Three years have passed since I wrote the popular post, 8 Things the World Must Understand About Gifted Children. Sadly, not much has changed for gifted children—they are still very much misunderstood.
Gifted children are often misunderstood by society and surprisingly, misunderstood even in our educational systems. Many of the common characteristics, behaviors and traits exhibited by gifted children have been misdiagnosed and treated as mental illnesses, behavior disorders and learning disabilities even though these behaviors are simply normal giftedness.
As a parent of a gifted child, it is truly frustrating, even devastating, to have your child misunderstood and subsequently misdiagnosed, mistreated and miseducated—all because not enough is known about the social and emotional quirks of gifted children.

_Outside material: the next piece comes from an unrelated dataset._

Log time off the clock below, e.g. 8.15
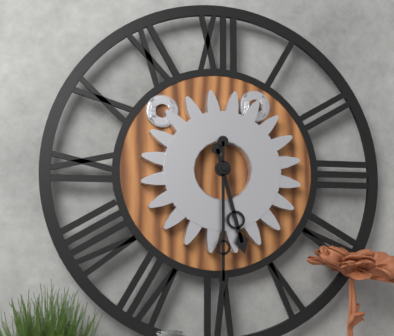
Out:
5.30
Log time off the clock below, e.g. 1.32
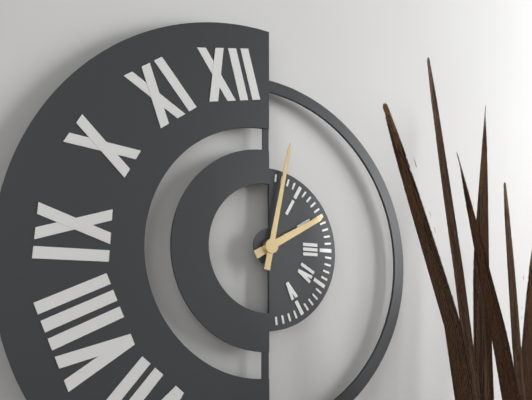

This misunderstanding of gifted children is not a recent phenomenon—this is a decades-long dilemma which has negatively impacted the lives of our gifted children, sometimes tragically. Reason would have us believe that providing the facts and information on gifted children would rectify the misunderstanding—“Here are the facts on gifted children. Now do you understand? Good, let’s fix the problem!”, but there is an emotional thread running through the misunderstanding.
Envy, competitiveness, lack of compassion and resentfulness are emotions others may feel towards gifted children because they are intellectually advanced. And our gifted children seem to be very much affected by these negative emotions cast on them from others— from both adults and children. Why? I would have to say because people just don’t understand that gifted children are so much more complex than the smart, perfect, life-is-easy little people the world thinks they are.
I’ll repeat the original 8 things I feel the world should understand about gifted children and I’m also adding one more:
1. There is more to gifted children than their intelligence.
Gifted children are affectionate, fun-loving, innocent, and yes, sometimes they do misbehave. Their IQ’s do not make them circus freaks, Doogie Howsers or anomalies.
2. They are emotionally very sensitive.
Gifted children may take a small, negative comment and internalize it to the point that they may start to hate themselves or believe everyone hates them. Comments or situations others may not think twice about can wreak emotional havoc on a gifted child.
3. They may think like an adult, but can also act like a much-younger child.
Two words: asynchronous development. Gifted children’s reasoning and critical thinking may rival most adults, but that doesn’t mean they should be expected to be able to socially and emotionally handle adult situations. And they definitely should not be disciplined when they don’t act like the adult they seem to be–discipline should be realistic. They are still children and they should be treated with respect.